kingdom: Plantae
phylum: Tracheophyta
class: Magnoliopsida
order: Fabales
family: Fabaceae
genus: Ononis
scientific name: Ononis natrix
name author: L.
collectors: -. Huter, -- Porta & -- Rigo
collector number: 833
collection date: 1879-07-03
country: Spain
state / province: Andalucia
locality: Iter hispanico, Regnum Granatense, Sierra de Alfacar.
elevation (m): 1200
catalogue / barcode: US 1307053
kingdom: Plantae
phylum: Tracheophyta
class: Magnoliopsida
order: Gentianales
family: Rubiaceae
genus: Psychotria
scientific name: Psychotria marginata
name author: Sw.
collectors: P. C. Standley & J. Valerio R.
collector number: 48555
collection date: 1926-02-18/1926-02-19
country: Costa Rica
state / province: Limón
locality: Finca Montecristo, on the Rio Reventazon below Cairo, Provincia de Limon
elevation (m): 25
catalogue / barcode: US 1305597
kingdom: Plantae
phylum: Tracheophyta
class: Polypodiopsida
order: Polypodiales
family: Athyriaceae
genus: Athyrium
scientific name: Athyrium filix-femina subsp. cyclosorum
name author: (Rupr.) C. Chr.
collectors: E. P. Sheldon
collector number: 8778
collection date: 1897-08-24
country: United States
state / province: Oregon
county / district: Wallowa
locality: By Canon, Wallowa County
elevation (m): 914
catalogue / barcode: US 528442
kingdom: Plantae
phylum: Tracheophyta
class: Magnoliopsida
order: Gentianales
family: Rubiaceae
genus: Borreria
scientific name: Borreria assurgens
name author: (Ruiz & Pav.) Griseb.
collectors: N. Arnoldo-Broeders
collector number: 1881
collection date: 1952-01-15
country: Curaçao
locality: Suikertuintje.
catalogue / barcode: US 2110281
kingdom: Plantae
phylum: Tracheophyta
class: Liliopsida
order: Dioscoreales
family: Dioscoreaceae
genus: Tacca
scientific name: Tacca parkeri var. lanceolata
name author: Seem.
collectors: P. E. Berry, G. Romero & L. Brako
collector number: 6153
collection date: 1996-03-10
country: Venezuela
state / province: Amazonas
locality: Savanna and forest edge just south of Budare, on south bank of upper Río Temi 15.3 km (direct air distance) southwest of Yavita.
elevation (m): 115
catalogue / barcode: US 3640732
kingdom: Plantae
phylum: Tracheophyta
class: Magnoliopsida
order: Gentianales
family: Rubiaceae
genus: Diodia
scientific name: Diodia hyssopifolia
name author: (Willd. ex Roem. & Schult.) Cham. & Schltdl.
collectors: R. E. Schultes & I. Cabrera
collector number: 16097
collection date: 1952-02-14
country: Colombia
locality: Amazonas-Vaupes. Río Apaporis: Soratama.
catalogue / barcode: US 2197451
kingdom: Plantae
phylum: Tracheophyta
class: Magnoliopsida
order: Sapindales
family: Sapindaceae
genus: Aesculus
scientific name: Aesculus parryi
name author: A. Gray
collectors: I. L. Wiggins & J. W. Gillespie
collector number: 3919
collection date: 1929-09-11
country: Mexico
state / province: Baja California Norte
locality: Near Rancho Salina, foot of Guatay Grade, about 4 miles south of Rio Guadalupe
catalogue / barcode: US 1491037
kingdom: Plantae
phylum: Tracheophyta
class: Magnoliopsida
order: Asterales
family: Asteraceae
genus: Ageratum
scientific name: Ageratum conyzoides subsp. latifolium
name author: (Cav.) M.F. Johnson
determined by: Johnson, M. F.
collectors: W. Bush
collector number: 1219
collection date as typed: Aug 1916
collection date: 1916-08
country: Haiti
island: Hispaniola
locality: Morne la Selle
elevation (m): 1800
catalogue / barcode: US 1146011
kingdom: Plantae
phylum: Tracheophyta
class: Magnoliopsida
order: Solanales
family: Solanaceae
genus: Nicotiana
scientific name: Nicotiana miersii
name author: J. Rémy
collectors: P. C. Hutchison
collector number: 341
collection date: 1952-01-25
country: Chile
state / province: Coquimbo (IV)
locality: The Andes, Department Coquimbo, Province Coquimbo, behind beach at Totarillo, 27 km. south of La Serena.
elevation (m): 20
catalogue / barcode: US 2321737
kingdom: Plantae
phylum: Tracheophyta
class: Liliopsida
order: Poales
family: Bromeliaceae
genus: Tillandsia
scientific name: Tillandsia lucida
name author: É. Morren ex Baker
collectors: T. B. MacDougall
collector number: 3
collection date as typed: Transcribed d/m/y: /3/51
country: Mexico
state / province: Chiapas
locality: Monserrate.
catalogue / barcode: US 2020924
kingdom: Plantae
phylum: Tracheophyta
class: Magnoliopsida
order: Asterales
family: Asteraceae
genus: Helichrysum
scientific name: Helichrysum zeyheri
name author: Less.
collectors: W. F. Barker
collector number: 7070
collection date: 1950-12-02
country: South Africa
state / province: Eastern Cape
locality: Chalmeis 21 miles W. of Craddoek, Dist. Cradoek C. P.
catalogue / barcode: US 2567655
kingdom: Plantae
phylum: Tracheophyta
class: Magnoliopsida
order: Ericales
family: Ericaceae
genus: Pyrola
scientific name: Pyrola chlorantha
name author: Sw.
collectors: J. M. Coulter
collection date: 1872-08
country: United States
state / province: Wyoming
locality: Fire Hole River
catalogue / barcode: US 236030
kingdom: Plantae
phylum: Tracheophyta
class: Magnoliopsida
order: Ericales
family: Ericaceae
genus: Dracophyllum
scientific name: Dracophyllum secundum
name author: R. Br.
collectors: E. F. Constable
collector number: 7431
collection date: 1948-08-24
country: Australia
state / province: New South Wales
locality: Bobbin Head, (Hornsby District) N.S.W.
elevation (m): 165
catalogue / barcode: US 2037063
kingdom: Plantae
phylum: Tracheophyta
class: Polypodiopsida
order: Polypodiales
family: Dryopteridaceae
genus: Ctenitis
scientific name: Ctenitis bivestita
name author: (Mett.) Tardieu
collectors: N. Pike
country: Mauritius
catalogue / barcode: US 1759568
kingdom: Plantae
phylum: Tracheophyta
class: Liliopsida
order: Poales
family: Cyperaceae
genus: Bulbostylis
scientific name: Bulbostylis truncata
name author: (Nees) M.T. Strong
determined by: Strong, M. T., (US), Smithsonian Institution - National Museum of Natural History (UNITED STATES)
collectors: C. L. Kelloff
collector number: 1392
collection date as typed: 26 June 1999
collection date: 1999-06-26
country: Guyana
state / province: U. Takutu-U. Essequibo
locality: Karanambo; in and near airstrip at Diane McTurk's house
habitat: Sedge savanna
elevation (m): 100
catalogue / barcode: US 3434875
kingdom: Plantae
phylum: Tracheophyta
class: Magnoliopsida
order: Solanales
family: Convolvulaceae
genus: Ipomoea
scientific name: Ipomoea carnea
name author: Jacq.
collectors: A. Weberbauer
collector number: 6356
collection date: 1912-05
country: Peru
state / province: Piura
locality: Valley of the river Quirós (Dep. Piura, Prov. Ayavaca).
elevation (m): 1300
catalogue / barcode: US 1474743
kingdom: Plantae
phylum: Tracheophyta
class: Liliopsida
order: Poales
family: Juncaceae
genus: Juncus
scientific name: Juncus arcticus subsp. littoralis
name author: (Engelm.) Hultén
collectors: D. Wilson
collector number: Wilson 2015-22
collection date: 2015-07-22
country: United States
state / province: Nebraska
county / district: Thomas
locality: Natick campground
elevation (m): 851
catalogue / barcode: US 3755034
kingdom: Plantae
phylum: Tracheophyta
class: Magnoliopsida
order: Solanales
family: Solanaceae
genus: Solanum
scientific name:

┄┄┄┄┄┄

[WHAT YOU ARE ASKED TO DO]
Output verbatim the lines from the first line above through the line containing "state / province: Andalucia", inclusive.

[SOLVED PROBLEM]
kingdom: Plantae
phylum: Tracheophyta
class: Magnoliopsida
order: Fabales
family: Fabaceae
genus: Ononis
scientific name: Ononis natrix
name author: L.
collectors: -. Huter, -- Porta & -- Rigo
collector number: 833
collection date: 1879-07-03
country: Spain
state / province: Andalucia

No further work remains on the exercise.